In the passage on Benjamin Piatt Runkle, when did he graduate from Miami University?

Text provided →
....

Benjamin Piatt Runkle (September 3, 1836 – June 28, 1916) was one of the seven founders of Sigma Chi fraternity and an officer in the Union Army during the American Civil War. He served as Chief Superintendent of Freedmen's Affairs in Kentucky, and was plaintiff in the Supreme Court case Runkle v. United States. Runkle was also an Episcopal rector and twice served as trustee of Miami University.

Early life
Runkle was born in West Liberty, Ohio, to Ralph Edwin Runkle and Hannah Isabella Piatt. He attended Geneva College and, later, Miami University, from which he graduated in July 1857. It was while attending Miami University that Runkle became one of the founders of the Sigma Chi fraternity. In Sigma Chi he is remembered most for his pugnaciousness; he threw his Delta Kappa Epsilon (DKE) badge on the table in disgust in the pivotal meeting between the founders of Sigma Chi and Whitelaw Reid. He stood up to Reid and said, "I didn't join this fraternity to be any one's tool. And that, sir, is my answer!" (Years after this heated meeting with Reid, Runkle said that had the situation been explained to him further and had Reid approached the situation in a more respectful way, there probably would have been a more reasonable resolution and, in effect, no Sigma Chi fraternity.) It is also said that he once was temporarily suspended from school for fighting in chapel with a Beta Theta Pi brother who publicly sneered at his badge.

....

Dataset excerpt →

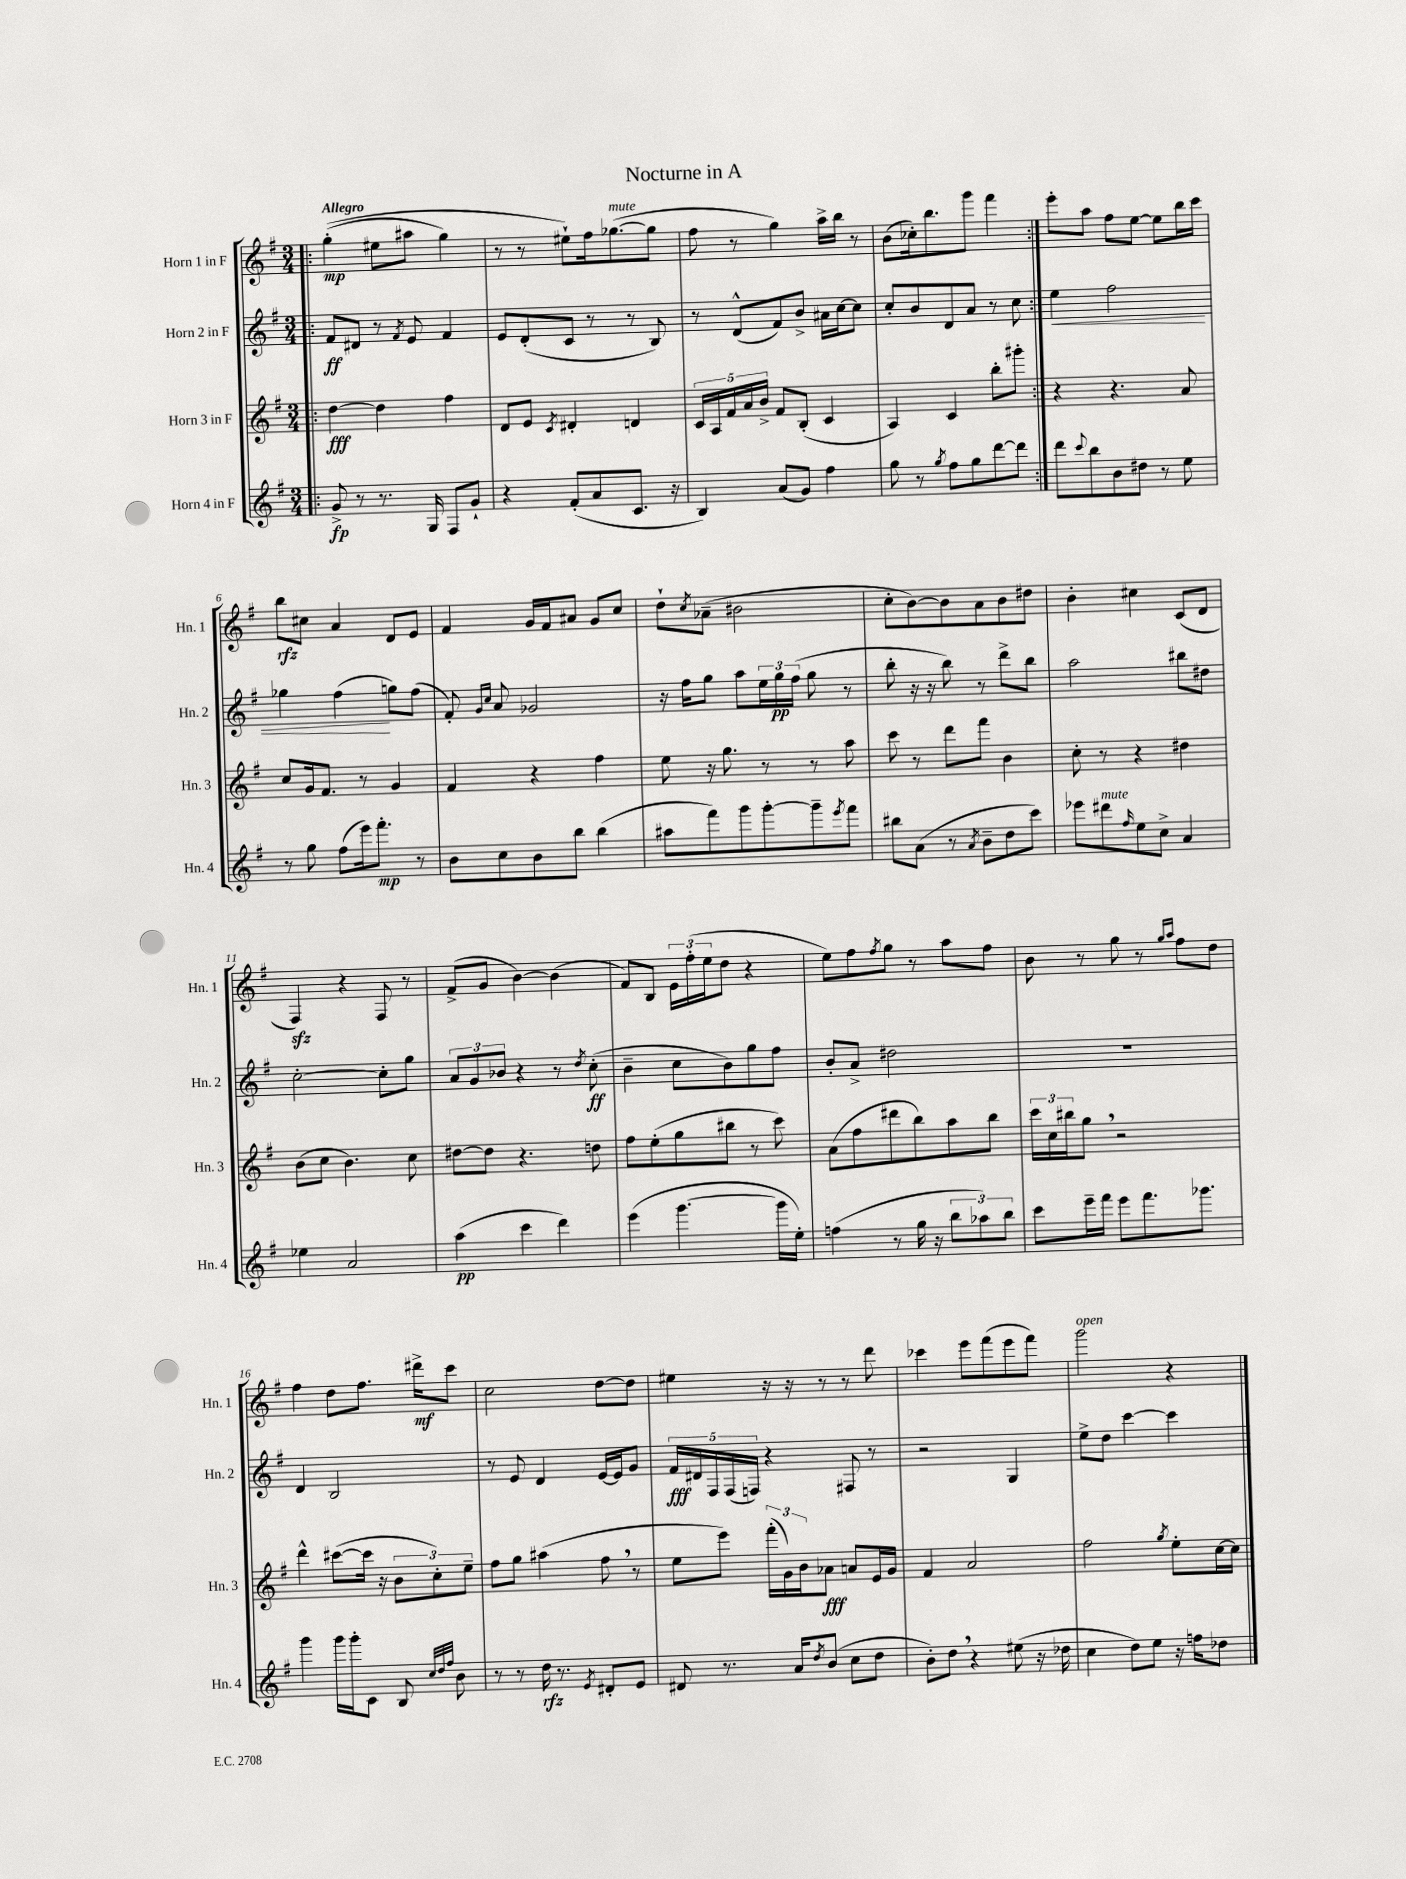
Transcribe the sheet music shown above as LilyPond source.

....

Result → July 1857